### Data under study ###

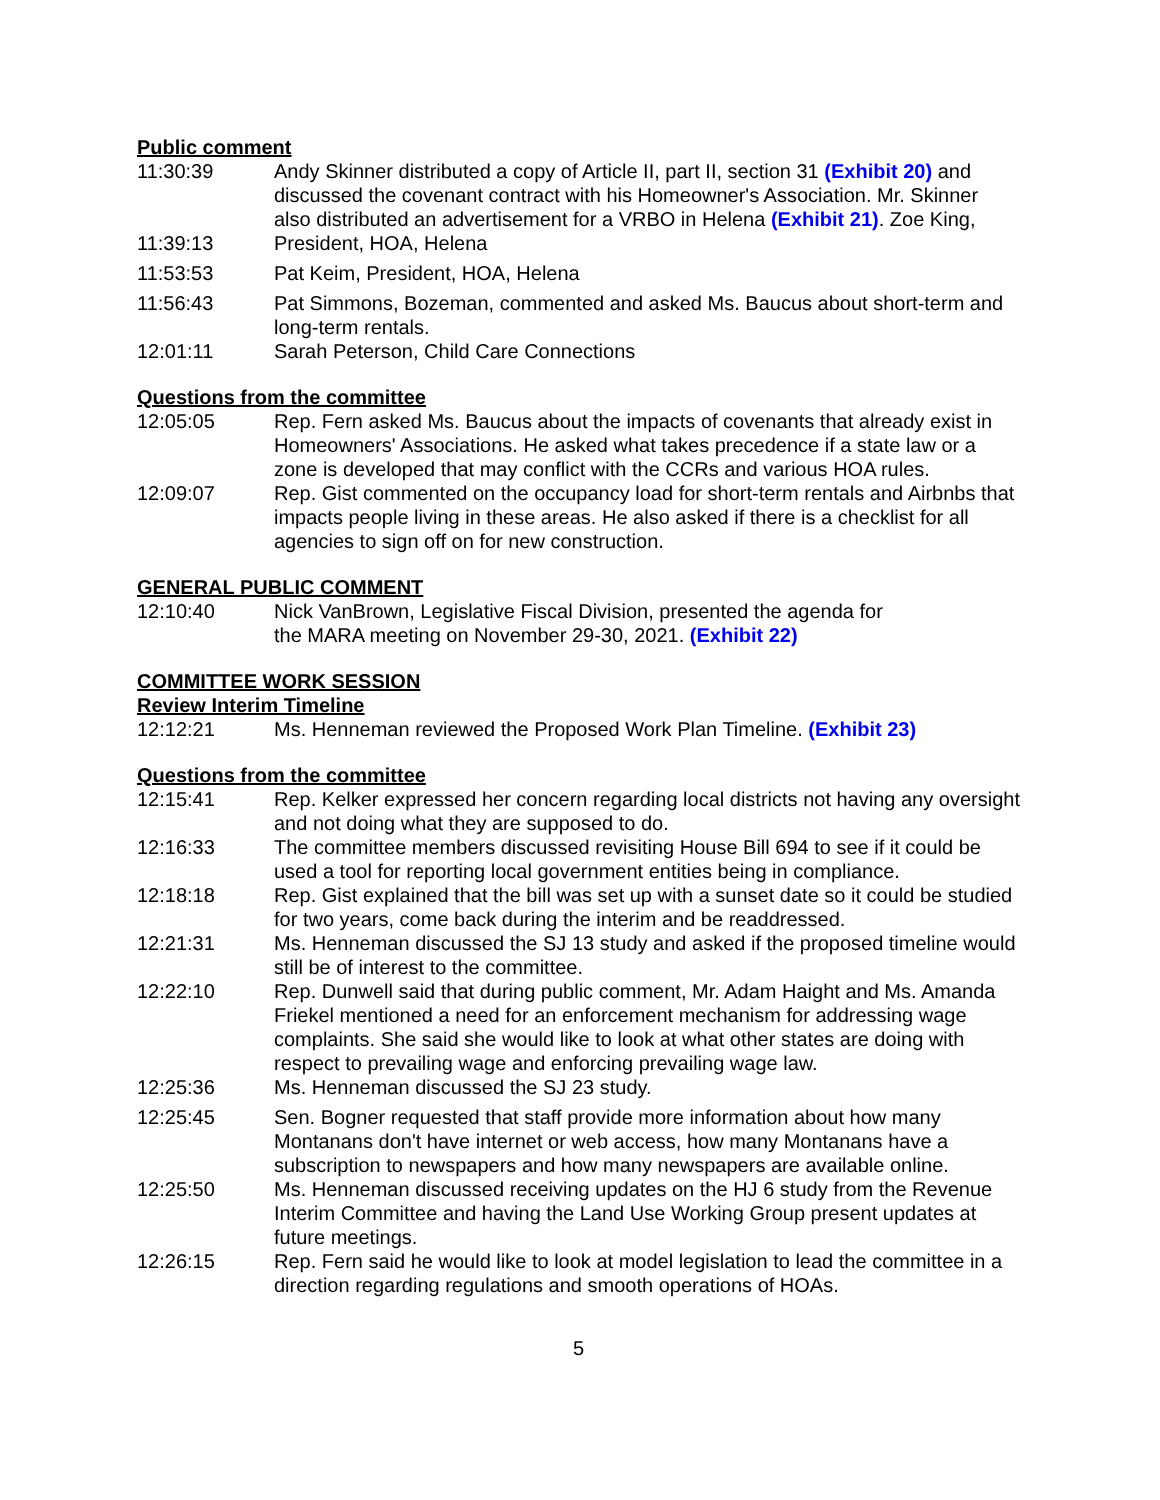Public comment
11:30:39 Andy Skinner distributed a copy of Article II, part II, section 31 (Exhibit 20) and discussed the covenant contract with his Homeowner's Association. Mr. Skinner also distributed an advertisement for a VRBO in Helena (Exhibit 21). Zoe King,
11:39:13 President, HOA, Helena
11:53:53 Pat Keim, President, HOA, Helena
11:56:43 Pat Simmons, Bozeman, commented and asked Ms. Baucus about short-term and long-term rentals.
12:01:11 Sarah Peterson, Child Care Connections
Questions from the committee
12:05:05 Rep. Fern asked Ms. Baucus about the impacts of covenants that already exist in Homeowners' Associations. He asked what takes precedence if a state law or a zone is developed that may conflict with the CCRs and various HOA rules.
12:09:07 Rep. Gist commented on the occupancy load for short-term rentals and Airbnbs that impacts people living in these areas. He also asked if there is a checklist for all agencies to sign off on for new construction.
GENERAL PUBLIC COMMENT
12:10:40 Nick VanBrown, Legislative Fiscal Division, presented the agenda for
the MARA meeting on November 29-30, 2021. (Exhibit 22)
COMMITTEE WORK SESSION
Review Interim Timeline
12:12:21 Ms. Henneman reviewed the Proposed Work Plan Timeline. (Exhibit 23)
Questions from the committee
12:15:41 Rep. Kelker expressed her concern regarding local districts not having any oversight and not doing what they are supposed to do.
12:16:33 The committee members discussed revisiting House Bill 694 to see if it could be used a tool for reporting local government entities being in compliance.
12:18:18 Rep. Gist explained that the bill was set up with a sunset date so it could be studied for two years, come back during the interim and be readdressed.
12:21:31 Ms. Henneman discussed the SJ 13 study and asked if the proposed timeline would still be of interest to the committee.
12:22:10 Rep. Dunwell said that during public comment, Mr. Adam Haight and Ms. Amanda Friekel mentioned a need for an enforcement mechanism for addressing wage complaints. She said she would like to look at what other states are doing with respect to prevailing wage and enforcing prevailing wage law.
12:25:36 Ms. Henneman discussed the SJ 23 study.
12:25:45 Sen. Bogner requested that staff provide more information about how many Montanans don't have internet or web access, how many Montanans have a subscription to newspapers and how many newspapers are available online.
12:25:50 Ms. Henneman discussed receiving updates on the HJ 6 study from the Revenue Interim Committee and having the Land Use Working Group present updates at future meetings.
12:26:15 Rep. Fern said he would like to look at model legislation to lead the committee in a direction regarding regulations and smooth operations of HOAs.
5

###

**About this exercise:** Copy out the lines above exactly, beginning at the one that contains "11:30:39 Andy Skinner" and ending at the one that contains "11:39:13 President, HOA, Helena".

**Solution to this task:**
11:30:39 Andy Skinner distributed a copy of Article II, part II, section 31 (Exhibit 20) and discussed the covenant contract with his Homeowner's Association. Mr. Skinner also distributed an advertisement for a VRBO in Helena (Exhibit 21). Zoe King,
11:39:13 President, HOA, Helena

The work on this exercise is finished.